Weekly use of a nasal spray could give 96 per cent protection from coronavirus, new research from Public Health England (PHE) shows.
The new preventive treatment could move to human trials within months following successful results on ferrets.
The spray was originally developed to boost natural human immunity to common colds and the flu, but has been retested to see if it would also work for coronavirus.
It is produced by Australian biotech company Ena Respiratory and works by preventing the virus from replicating in the respiratory tract.
“We’ve been amazed with just how effective our treatment has been,” said Dr Christophe Demaison, managing director of Ena Respiratory.
“By boosting the natural immune response of the ferrets with our treatment, we’ve seen a rapid eradication of the virus.
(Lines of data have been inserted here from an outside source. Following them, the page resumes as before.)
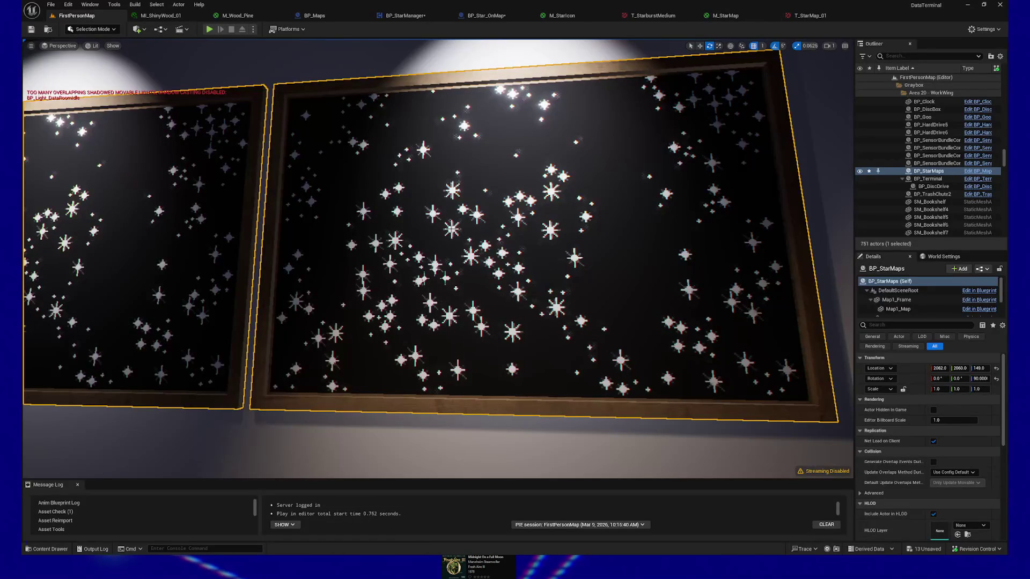
pyautogui.moveTo(435, 257)
pyautogui.mouseDown()
pyautogui.moveTo(483, 266)
pyautogui.moveTo(500, 281)
pyautogui.moveTo(483, 282)
pyautogui.mouseUp()
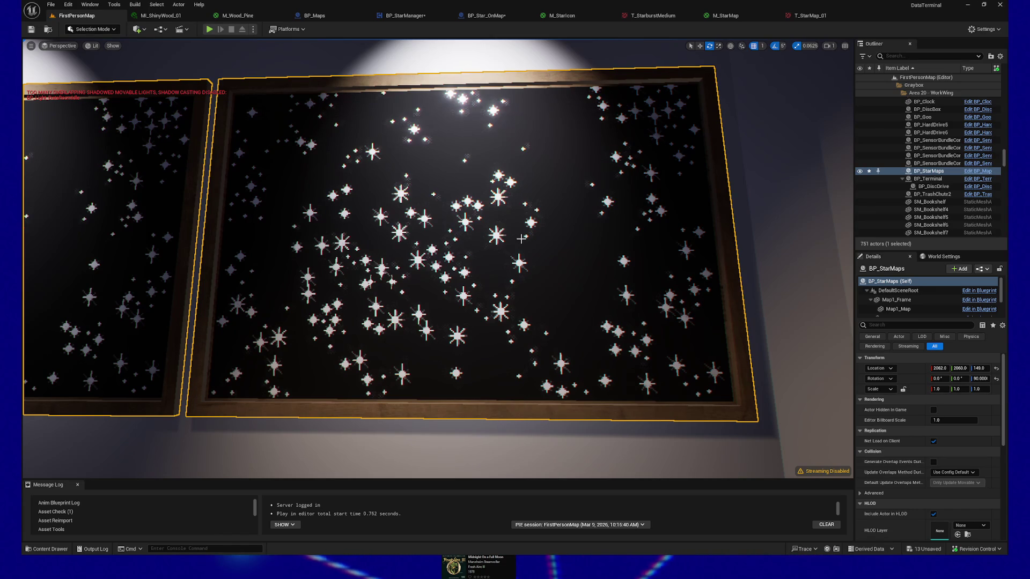
pyautogui.scroll(1, 522, 239)
pyautogui.moveTo(522, 238); pyautogui.dragTo(515, 242)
If humans respond in a similar way, the benefits of treatment are two-fold. Individuals exposed to the virus would most likely rapidly eliminate it, with the treatment ensuring that the disease does not progress beyond mild symptoms. This is particularly relevant to vulnerable members of the community.
“In addition, the rapidity of this response means that the infected individuals are unlikely to pass it on, meaning a swift halt to community transmission.”
The study was led by Prof Miles Carroll, PHE’s deputy director, and is posted on the biomedical prepublication research site, medRxiv.
The results show that by boosting the immune response, the spray dramatically decreased the chance of infection, even when the ferrets were deliberately infected with the virus.
The company is seeking additional funding to accelerate the nasal spray’s clinical development and global distribution. The drug’s official name is INNA-051 and it is a synthetic small molecule which can be self-administered once or twice a week.